DE RETOUR PARMIS NOUS, NOTRE MARATHONIEN Sébastien PETIT vous commente cette extraordinaire journée du Dimanche 03 novembre 2002 :
5 heures 30 : Après une douche et une dernière vérification de l'équipement indispensable à la course, il est temps de rejoindre la salle du petit déjeuner pour une dernière assiette de pâtes. Contrairement à l'amusante et bruyante pasta party de la veille, l'ambiance est maintenant à la concentration pour beaucoup de participants.
6 heures 00 : Du centre de Manhattan, un ballet incessant de cars commence à transporter les 32000 coureurs vers le départ. La file d'attente pour embarquer est à la hauteur de l'événement.
7 heures 40 : Arrivée à Staten Island, le départ est prévu dans... 3 heures 35. Le temps s'annonce ensoleillé, mais un vent froid descendu du Canada souffle sur les bords de l'Hudson. Il fait 32°Fahrenheit (environ 2°C).
10 heures 15 : Il faut adopter la tenue de course définitive, les sas de départ ouvrent dans 15 minutes. C'est alors l'embouteillage vers les 3 principaux sas : environ 10 000 personnes prennent place dans chacun d'entre eux. Le 4ème, réservé à l'Elite, n'accueille que quelques centaines de coureurs.
11 heures 15 : Le starter retentit enfin. Je franchis la ligne de départ réelle 45 secondes après, mais la montée du célèbre Pont Verrazano n'est pas une formalité ; Marche, course et périodes d'arrêt total se succèdent.
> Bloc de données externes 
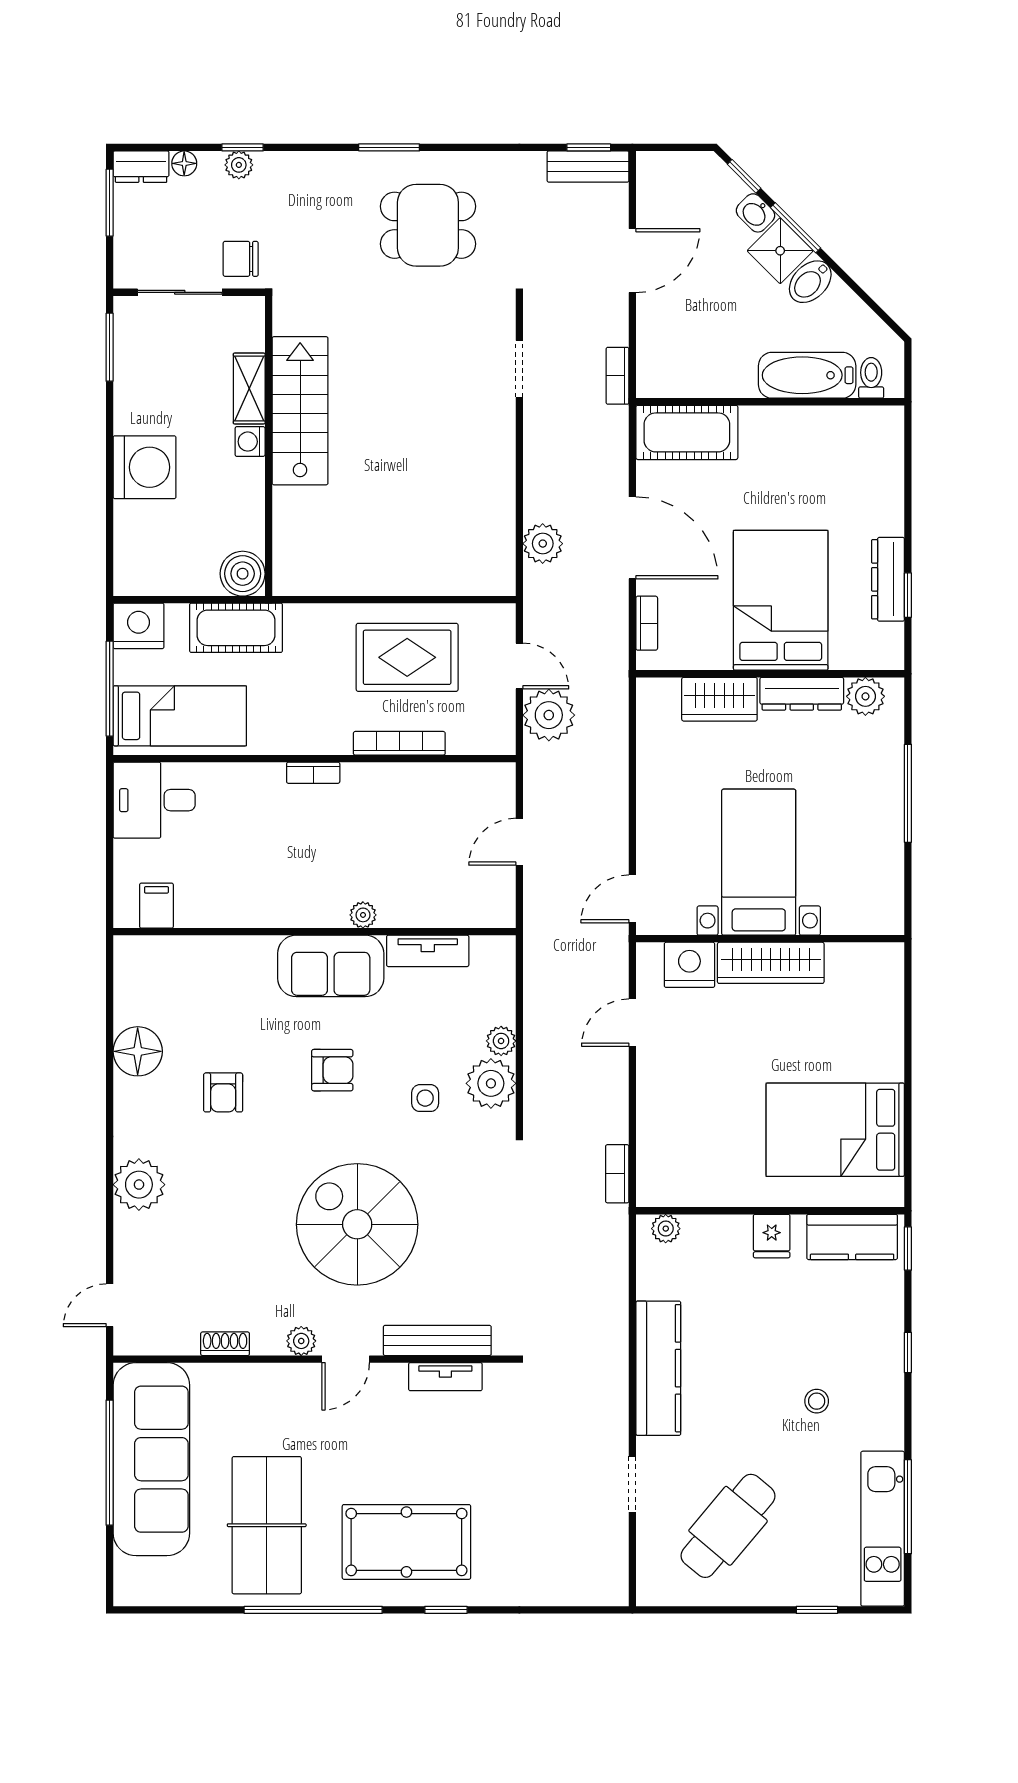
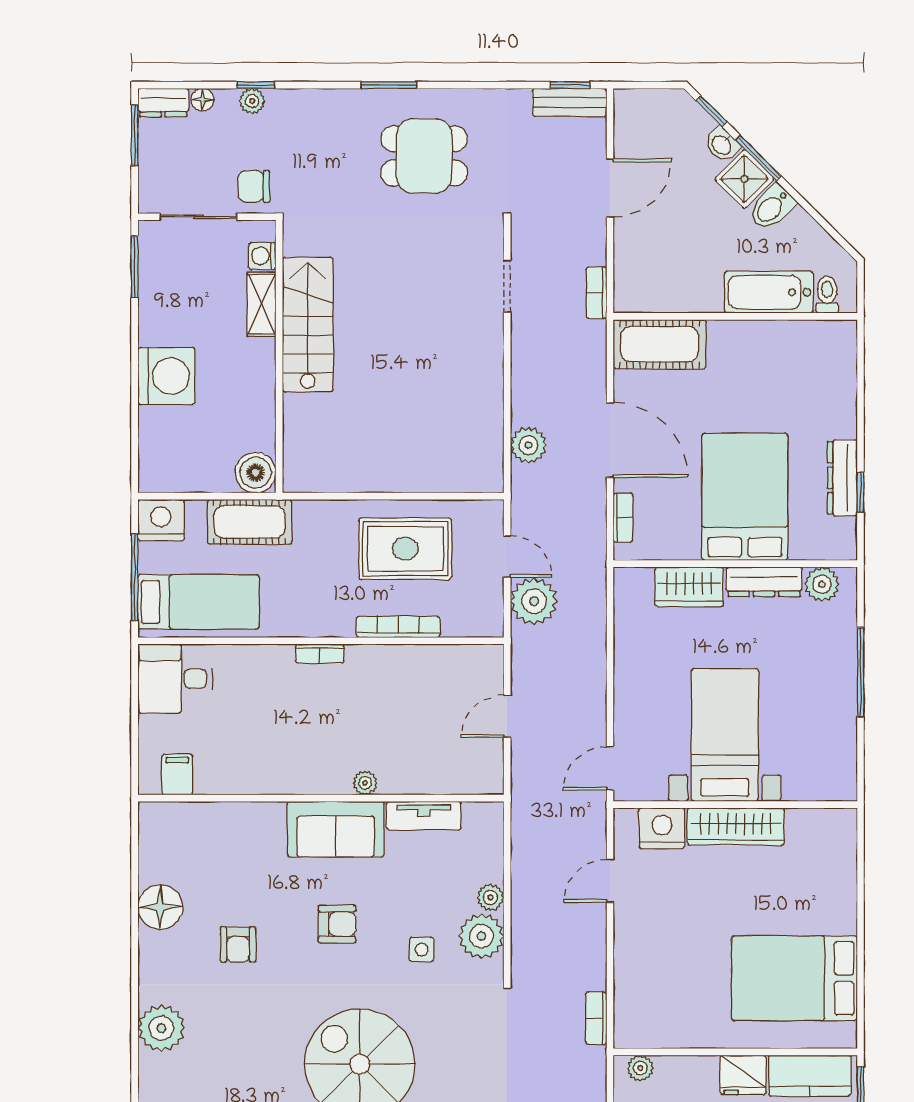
washing machine: (250, 442) -> (262, 256), moved
fridge: (772, 1236) -> (743, 1075), width x1.38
Ca n'avance plus ! Des coureurs prennent des photos, les hélicoptères de la télévision et de la sécurité tournent autour du pont, les Coast Guard et les navires de guerre bloquent l'accès à toute embarcation en amont et en aval du pont. La situation est tout à fait irréelle à vivre, mais le chrono, lui, défile.
11 heures 38 : Finalement, je quitte le pont avec déjà plusieurs minutes de retard sur mon plan de course. A l'entrée dans Brooklyn, le rythme de course reste irrégulier et, en zigzaguant au milieu des participants, je n'ai "que" 12 minutes de retard au 5ème km. Côté spectateurs, l'ambiance est étourdissante. Des milliers de personnes applaudissent, encouragent, hurlent, des groupes et des fanfares jouent tous les 500 mètres. Du 5ème au 27ème kilomètre, je cours sans ressentir la moindre difficulté. Poussé par ces encouragements inhabituels, je dépasse peut-être 5000 coureurs en 20 km.
13 heures 25 : A l'approche des 2/3 du parcours, j'ai réduit à 9 minutes l'écart avec mes prévisions. En abordant Queensboro Bridge, le troisième des cinq ponts à franchir, sa longue montée vient me rappeler que, malgré mon enthousiasme, le Marathon n'est jamais un exercice gagné d'avance. Dans la 1ère Avenue de Manhattan, une longue ligne droite de 6 km vers le Bronx, ma foulée est encore acceptable, mais je commence à perdre un peu de vitesse.
14 heures 00 : En quittant le Bronx : il faut rejoindre Central Park par la 5ème Avenue. A 7 km de l'arrivée, il m'est toujours possible d'arriver en 3 heures 15'. Mais c'est là que j'ai rendez-vous avec le fameux "mur" du marathonien. Le potentiel physique semble alors disparaître en quelques centaines de mètres. Heureusement, je dispose encore de suffisamment de motivation et d'un peu de lucidité pour gérer la fin de course.
14 heures 45 : Ces derniers kilomètres ressemblaient à des miles ! J'atteins finalement l'arrivée en 3019ème position et en 3 heures 30 minutes et 32 secondes. Les douleurs sont nombreuses, mais la joie d'être allé cette fois encore au bout de soi-même est immense, surtout sur cette course mythique qu'est New York.
20 heures : Il est temps d'aller dîner. Ce soir, tous les excès gastronomiques sont permis. Les muscles des jambes n'ont presque plus d'élasticité et il faudra quelques jours pour retrouver une démarche normale. Mais déjà, il est indiscutable que ce marathon est exceptionnel à vivre, pour son parcours et sa convivialité. Un jour ou l'autre, je reviendrais courir à New York.